(Data to use begins)
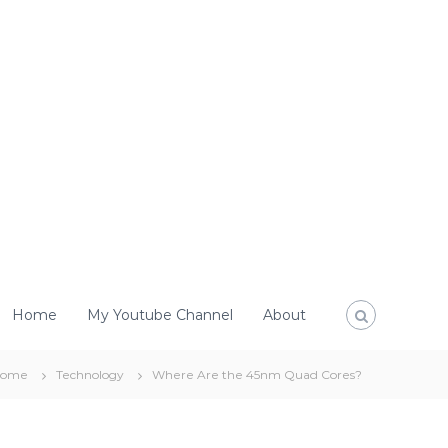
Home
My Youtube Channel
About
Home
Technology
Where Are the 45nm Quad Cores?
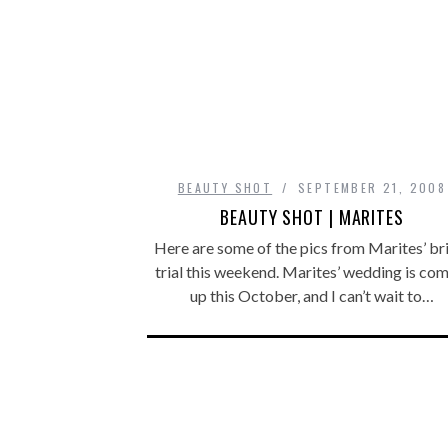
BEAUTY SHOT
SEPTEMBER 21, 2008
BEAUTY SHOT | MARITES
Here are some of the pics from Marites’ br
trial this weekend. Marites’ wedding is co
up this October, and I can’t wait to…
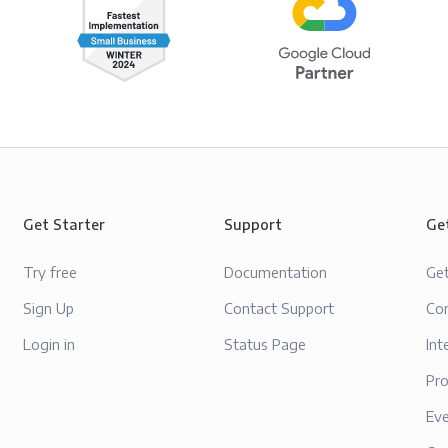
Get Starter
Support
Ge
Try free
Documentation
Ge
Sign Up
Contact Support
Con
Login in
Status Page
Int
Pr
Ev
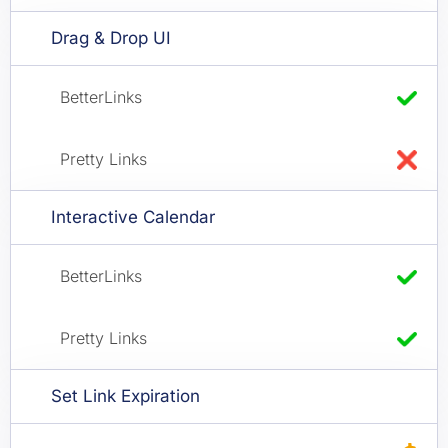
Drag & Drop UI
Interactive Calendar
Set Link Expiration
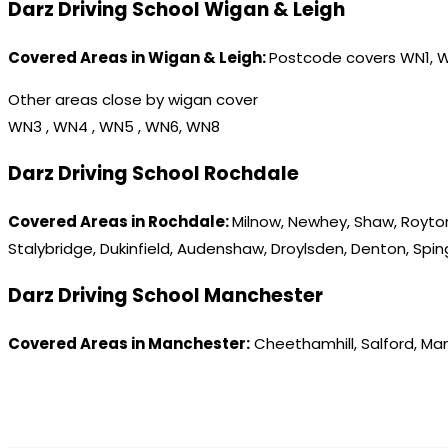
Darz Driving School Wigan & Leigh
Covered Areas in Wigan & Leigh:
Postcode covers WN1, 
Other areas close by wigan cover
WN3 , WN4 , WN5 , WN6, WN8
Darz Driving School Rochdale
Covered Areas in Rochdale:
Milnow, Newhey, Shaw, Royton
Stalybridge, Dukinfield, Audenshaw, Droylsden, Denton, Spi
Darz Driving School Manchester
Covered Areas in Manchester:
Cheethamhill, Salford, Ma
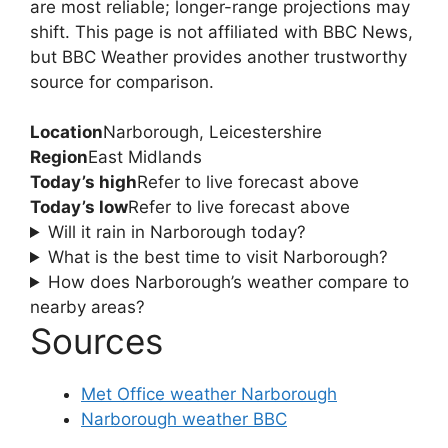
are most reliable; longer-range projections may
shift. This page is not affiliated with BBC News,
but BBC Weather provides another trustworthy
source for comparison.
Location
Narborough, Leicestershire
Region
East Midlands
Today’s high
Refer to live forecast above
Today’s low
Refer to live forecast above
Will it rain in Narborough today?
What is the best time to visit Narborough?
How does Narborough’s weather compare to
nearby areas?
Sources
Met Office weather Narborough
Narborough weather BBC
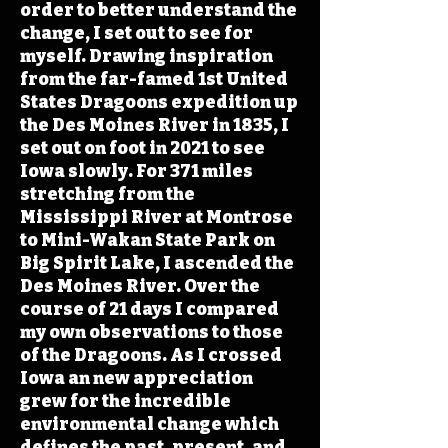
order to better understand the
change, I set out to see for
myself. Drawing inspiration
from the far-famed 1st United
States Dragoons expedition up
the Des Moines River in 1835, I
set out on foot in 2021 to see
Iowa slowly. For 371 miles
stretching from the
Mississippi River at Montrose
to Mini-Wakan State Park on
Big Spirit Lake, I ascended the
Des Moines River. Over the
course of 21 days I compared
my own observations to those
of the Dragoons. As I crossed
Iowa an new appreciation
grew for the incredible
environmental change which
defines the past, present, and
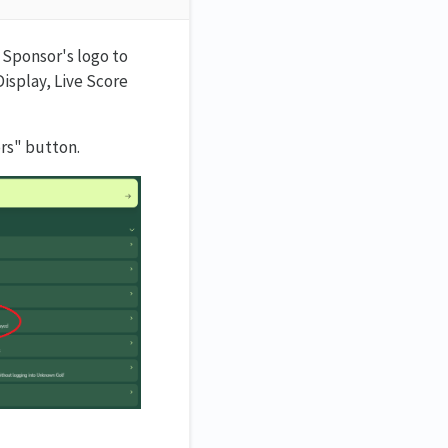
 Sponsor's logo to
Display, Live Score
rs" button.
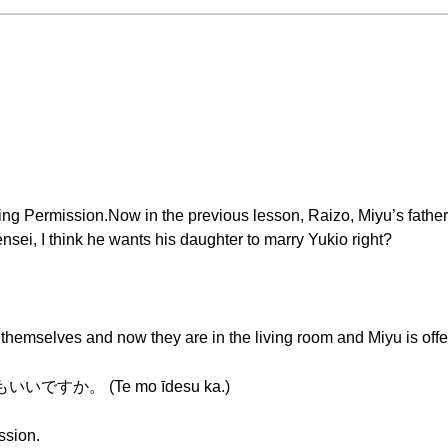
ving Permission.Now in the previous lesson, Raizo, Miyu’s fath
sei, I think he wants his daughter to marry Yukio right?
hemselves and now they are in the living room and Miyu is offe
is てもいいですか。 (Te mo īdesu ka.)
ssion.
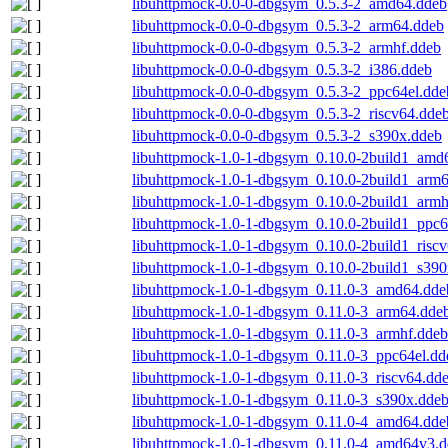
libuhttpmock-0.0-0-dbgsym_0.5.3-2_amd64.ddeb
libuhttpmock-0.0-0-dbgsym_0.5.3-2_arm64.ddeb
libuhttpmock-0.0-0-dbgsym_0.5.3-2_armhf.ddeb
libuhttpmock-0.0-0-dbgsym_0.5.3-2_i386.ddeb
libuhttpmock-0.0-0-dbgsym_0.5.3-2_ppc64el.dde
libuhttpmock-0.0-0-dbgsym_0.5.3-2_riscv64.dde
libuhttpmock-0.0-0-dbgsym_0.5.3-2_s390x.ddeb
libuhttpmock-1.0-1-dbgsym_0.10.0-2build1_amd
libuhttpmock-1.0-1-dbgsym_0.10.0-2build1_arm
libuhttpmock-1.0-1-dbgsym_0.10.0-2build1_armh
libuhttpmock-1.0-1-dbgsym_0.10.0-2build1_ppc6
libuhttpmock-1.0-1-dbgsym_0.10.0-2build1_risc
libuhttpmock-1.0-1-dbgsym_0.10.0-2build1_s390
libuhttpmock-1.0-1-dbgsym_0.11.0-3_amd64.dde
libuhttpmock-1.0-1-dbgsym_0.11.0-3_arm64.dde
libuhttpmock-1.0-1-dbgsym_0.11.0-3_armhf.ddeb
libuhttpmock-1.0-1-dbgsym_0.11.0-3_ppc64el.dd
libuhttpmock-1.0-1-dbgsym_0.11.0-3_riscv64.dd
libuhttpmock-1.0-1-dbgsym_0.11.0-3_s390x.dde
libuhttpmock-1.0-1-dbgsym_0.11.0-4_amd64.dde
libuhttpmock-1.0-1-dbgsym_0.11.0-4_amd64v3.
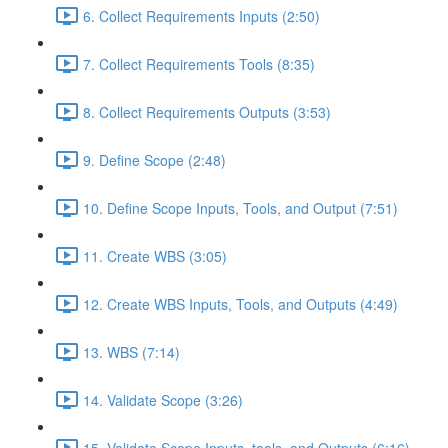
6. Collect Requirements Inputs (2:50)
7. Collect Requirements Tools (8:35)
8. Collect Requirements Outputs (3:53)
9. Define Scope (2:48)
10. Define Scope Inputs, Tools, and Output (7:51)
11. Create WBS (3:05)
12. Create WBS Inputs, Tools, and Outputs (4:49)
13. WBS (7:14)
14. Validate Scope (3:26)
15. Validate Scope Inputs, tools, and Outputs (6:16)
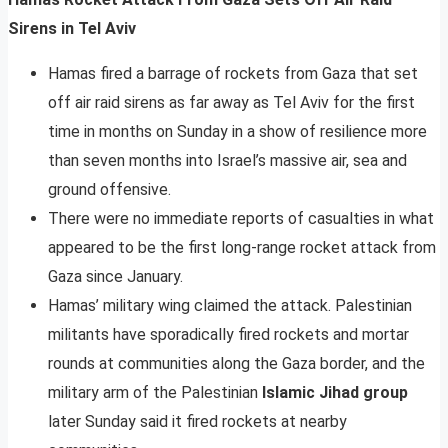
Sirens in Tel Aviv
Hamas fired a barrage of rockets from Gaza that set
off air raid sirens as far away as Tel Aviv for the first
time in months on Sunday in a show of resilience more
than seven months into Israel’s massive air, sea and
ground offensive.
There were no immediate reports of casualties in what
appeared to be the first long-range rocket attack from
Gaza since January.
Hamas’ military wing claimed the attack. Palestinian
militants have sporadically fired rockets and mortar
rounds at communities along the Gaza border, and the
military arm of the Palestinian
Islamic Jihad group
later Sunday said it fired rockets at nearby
(Data to use ends)
Work order
The preceding listing is to be restated word for word, with every picture omitted.

Solution for this task
Home
My Youtube Channel
About
Home
Technology
Where Are the 45nm Quad Cores?
BEAUTY SHOT
SEPTEMBER 21, 2008
BEAUTY SHOT | MARITES
Here are some of the pics from Marites’ br
trial this weekend. Marites’ wedding is co
up this October, and I can’t wait to…
Get Starter
Support
Ge
Try free
Documentation
Ge
Sign Up
Contact Support
Con
Login in
Status Page
Int
Pr
Ev
Drag & Drop UI
Interactive Calendar
Set Link Expiration
Darz Driving School Wigan & Leigh
Covered Areas in Wigan & Leigh:
Postcode covers WN1, 
Other areas close by wigan cover
WN3 , WN4 , WN5 , WN6, WN8
Darz Driving School Rochdale
Covered Areas in Rochdale:
Milnow, Newhey, Shaw, Royton
Stalybridge, Dukinfield, Audenshaw, Droylsden, Denton, Spi
Darz Driving School Manchester
Covered Areas in Manchester:
Cheethamhill, Salford, Ma
are most reliable; longer-range projections may
shift. This page is not affiliated with BBC News,
but BBC Weather provides another trustworthy
source for comparison.
Location
Narborough, Leicestershire
Region
East Midlands
Today’s high
Refer to live forecast above
Today’s low
Refer to live forecast above
Will it rain in Narborough today?
What is the best time to visit Narborough?
How does Narborough’s weather compare to
nearby areas?
Sources
Met Office weather Narborough
Narborough weather BBC
order to better understand the
change, I set out to see for
myself. Drawing inspiration
from the far-famed 1st United
States Dragoons expedition up
the Des Moines River in 1835, I
set out on foot in 2021 to see
Iowa slowly. For 371 miles
stretching from the
Mississippi River at Montrose
to Mini-Wakan State Park on
Big Spirit Lake, I ascended the
Des Moines River. Over the
course of 21 days I compared
my own observations to those
of the Dragoons. As I crossed
Iowa an new appreciation
grew for the incredible
environmental change which
defines the past, present, and
 Sponsor's logo to
Display, Live Score
rs" button.
ving Permission.Now in the previous lesson, Raizo, Miyu’s fath
sei, I think he wants his daughter to marry Yukio right?
hemselves and now they are in the living room and Miyu is offe
is てもいいですか。 (Te mo īdesu ka.)
ssion.
libuhttpmock-0.0-0-dbgsym_0.5.3-2_amd64.ddeb
libuhttpmock-0.0-0-dbgsym_0.5.3-2_arm64.ddeb
libuhttpmock-0.0-0-dbgsym_0.5.3-2_armhf.ddeb
libuhttpmock-0.0-0-dbgsym_0.5.3-2_i386.ddeb
libuhttpmock-0.0-0-dbgsym_0.5.3-2_ppc64el.dde
libuhttpmock-0.0-0-dbgsym_0.5.3-2_riscv64.dde
libuhttpmock-0.0-0-dbgsym_0.5.3-2_s390x.ddeb
libuhttpmock-1.0-1-dbgsym_0.10.0-2build1_amd
libuhttpmock-1.0-1-dbgsym_0.10.0-2build1_arm
libuhttpmock-1.0-1-dbgsym_0.10.0-2build1_armh
libuhttpmock-1.0-1-dbgsym_0.10.0-2build1_ppc6
libuhttpmock-1.0-1-dbgsym_0.10.0-2build1_risc
libuhttpmock-1.0-1-dbgsym_0.10.0-2build1_s390
libuhttpmock-1.0-1-dbgsym_0.11.0-3_amd64.dde
libuhttpmock-1.0-1-dbgsym_0.11.0-3_arm64.dde
libuhttpmock-1.0-1-dbgsym_0.11.0-3_armhf.ddeb
libuhttpmock-1.0-1-dbgsym_0.11.0-3_ppc64el.dd
libuhttpmock-1.0-1-dbgsym_0.11.0-3_riscv64.dd
libuhttpmock-1.0-1-dbgsym_0.11.0-3_s390x.dde
libuhttpmock-1.0-1-dbgsym_0.11.0-4_amd64.dde
libuhttpmock-1.0-1-dbgsym_0.11.0-4_amd64v3.
6. Collect Requirements Inputs (2:50)
7. Collect Requirements Tools (8:35)
8. Collect Requirements Outputs (3:53)
9. Define Scope (2:48)
10. Define Scope Inputs, Tools, and Output (7:51)
11. Create WBS (3:05)
12. Create WBS Inputs, Tools, and Outputs (4:49)
13. WBS (7:14)
14. Validate Scope (3:26)
15. Validate Scope Inputs, tools, and Outputs (6:16)
Sirens in Tel Aviv
Hamas fired a barrage of rockets from Gaza that set
off air raid sirens as far away as Tel Aviv for the first
time in months on Sunday in a show of resilience more
than seven months into Israel’s massive air, sea and
ground offensive.
There were no immediate reports of casualties in what
appeared to be the first long-range rocket attack from
Gaza since January.
Hamas’ military wing claimed the attack. Palestinian
militants have sporadically fired rockets and mortar
rounds at communities along the Gaza border, and the
military arm of the Palestinian
Islamic Jihad group
later Sunday said it fired rockets at nearby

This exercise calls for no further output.